Boucher, 27, who has been training horses since she was sixteen, didn't own the buckskin--she was merely acting as a seller's agent for the owner. And she insists that she advised Beery to have a veterinarian check the horse.

"That's my policy," says Boucher. "Everyone who buys a horse should get it checked by a vet. But she didn't get one."

"How was I supposed to know I should get a vet check?" Beery says.
She bought the horse on March 25 and left it at Richmond Hill, with the understanding that it would be trained and trail-ready for her husband's elk hunting later in the year. "She told me the horse would be hunting this year," Beery says. "But knowing what I know now, there was just no way."

Boucher confirms that the horse was supposed to have thirty days of training. But she also says Beery was eager to take her new horse home. Beery says she was forced to take the horse earlier than she'd planned.

"I heard from a friend that the horse had gotten sick at Richmond Hill," Beery says. "When I went to look at it, it was standing out in the rain and the mud. He had lost 100 pounds. So I took him away."

She brought him to Cindy Wolfe, a trainer who leases space at Tandem Park Stables, which is outside of Conifer near Richmond Hill. Wolfe confirms that the horse appeared to have "a respiratory problem."

But the horse's illness prevented Boucher from completing its training. "She came and got it before it was ready," says Boucher. "So of course her husband jumped up on the horse and it bucked him off."
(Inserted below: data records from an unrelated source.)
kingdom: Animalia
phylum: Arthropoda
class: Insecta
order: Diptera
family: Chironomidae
As Beery recalls, "My husband went about eight feet in the air. The horse just went wild for about five minutes."

In the meantime, Beery finally took her horse in for a vet check on May 2. The news was not good: The vet judged him to have a "high potential for arthritis." That's when the conflict between Beery and Boucher really escalated.
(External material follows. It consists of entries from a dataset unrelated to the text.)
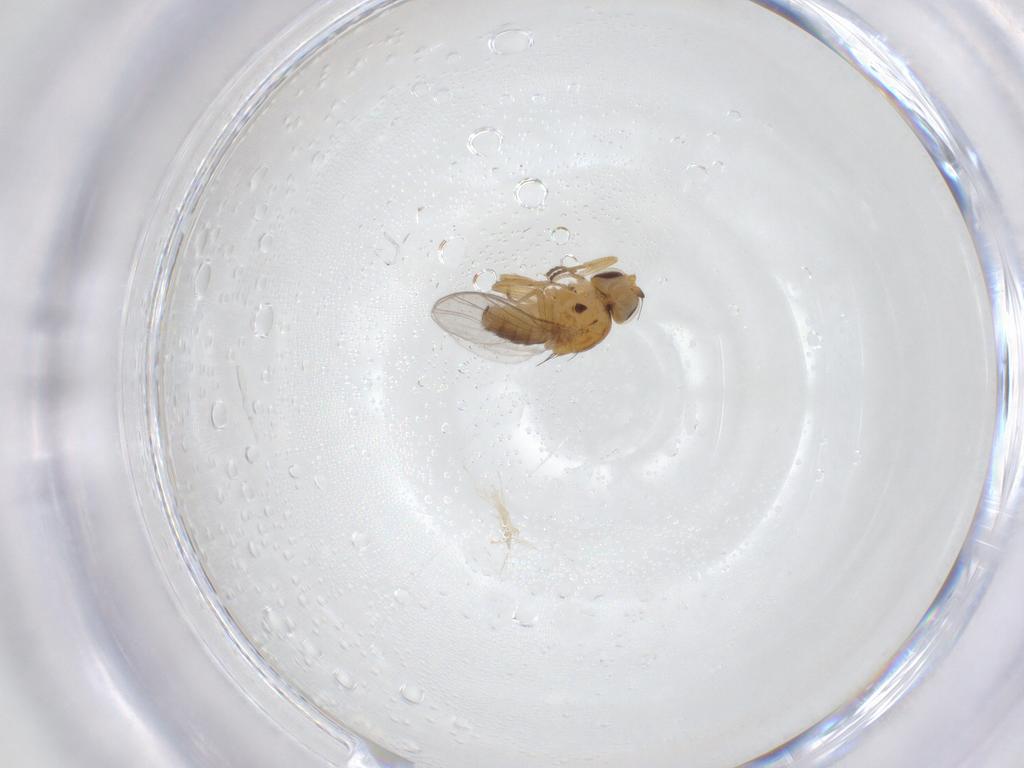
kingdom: Animalia
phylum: Arthropoda
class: Insecta
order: Diptera
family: Chloropidae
"[The vet] told me the horse would be completely crippled by the time he was six," Beery says. "If Julie was any kind of horse person like she's supposed to be, she had to know it was lame."
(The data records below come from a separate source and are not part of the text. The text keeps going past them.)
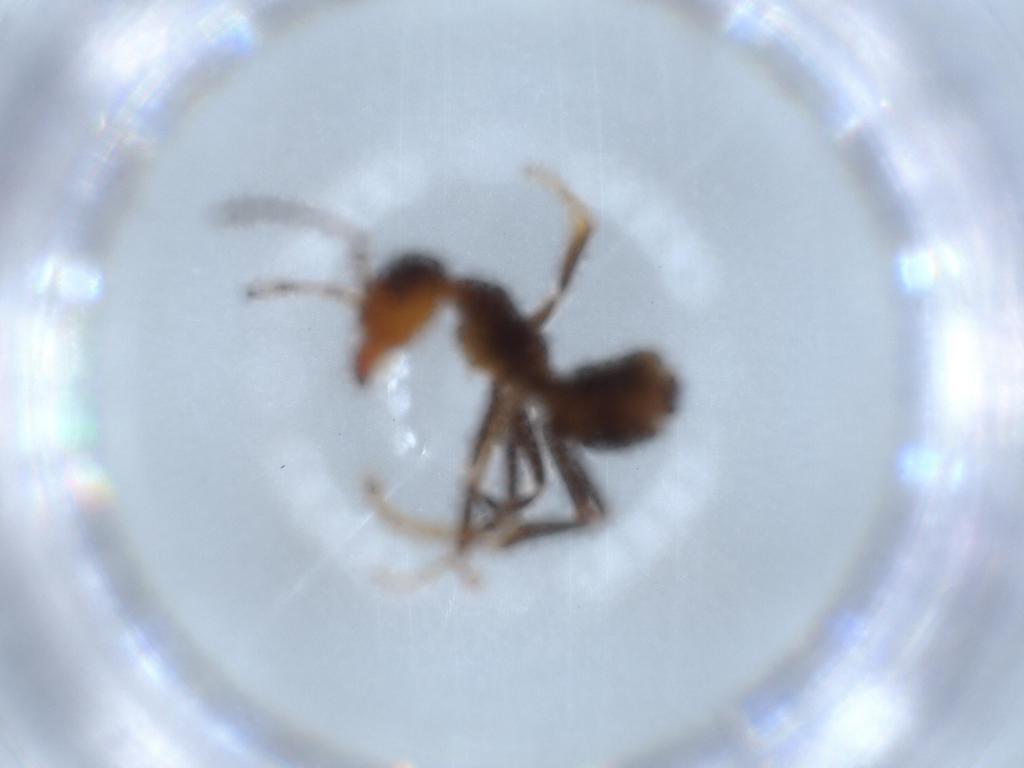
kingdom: Animalia
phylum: Arthropoda
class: Insecta
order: Hymenoptera
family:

"I had told her it needed corrective shoeing, but again, she never took it to the vet," says Boucher.

"There's no way this horse could be a good trail horse," Beery says.
"He's a good trail horse," Boucher says.
"If I had known about his feet, I wouldn't have bought him. So I tried to return it to her and get my deposit back," Beery says.

But Boucher didn't want it back. "I'm not a horse trader," she says. So Beery contacted the original owners, who agreed to take the horse back--but not to refund Beery's deposit.

"I'm not a sue-happy person, but I contacted my lawyer," Beery says. "He said I could take her to small-claims court. In the meantime, he told me to try putting an ad in the local paper. I've run it for about two or three weeks. I wanted to see if I could get other people with complaints."

"Everything's fine with me--people are still bringing me horses to train," says Boucher. "Nobody's mad at me, because I deal with people straight."

"It's not a huge deal. But she still might be trying to sell this horse to someone else," Beery says.

"The horse has been resold, and its owner is as happy as can be," Boucher says.

"I may still sue her," Beery says. "Since I've run the ads, she has been slandering me and my husband's company, Aspen Drilling, saying we've been drilling illegal water wells. I have sworn statements from six High Country Feed customers saying that nasty things have been said against me while they were in the store."

After checking around the office, Miller has some more information about Beery's advertisement. "Well," he says, "we've gotten four phone calls. But all of them have been inquiries asking what the advertisement is about. Our own inspection records going back to June of last year show that our veterinarian found no problems during his visits to Richmond Hill.